> Exercise brief: Where the line with "## My superpowers" appears below, start writing out lines exactly, and finish with the line with "a shared understanding.", which is included; write out nothing else.

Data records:
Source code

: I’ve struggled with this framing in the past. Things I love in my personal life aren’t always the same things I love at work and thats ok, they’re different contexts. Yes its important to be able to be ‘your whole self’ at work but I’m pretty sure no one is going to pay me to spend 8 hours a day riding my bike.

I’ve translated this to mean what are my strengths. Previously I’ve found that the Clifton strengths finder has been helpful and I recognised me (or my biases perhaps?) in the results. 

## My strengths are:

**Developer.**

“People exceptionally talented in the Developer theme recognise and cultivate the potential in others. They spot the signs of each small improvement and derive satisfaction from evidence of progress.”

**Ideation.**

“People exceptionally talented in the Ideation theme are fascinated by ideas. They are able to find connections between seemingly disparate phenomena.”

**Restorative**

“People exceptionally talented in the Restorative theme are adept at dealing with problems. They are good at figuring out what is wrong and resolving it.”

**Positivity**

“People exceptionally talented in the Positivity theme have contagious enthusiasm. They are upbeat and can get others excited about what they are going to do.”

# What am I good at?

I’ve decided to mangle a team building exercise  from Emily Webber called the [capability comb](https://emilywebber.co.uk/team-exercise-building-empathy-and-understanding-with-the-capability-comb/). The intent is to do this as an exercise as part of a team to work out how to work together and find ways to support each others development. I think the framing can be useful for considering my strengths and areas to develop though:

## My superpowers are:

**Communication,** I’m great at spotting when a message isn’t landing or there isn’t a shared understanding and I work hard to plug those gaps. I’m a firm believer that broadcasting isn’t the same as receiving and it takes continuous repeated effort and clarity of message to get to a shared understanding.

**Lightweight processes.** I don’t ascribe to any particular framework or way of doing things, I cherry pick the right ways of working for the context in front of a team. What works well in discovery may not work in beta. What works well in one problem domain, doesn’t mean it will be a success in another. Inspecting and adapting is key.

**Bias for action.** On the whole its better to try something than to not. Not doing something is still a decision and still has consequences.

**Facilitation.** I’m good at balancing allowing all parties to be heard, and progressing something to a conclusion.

> Task answer:
## My superpowers are:

**Communication,** I’m great at spotting when a message isn’t landing or there isn’t a shared understanding and I work hard to plug those gaps. I’m a firm believer that broadcasting isn’t the same as receiving and it takes continuous repeated effort and clarity of message to get to a shared understanding.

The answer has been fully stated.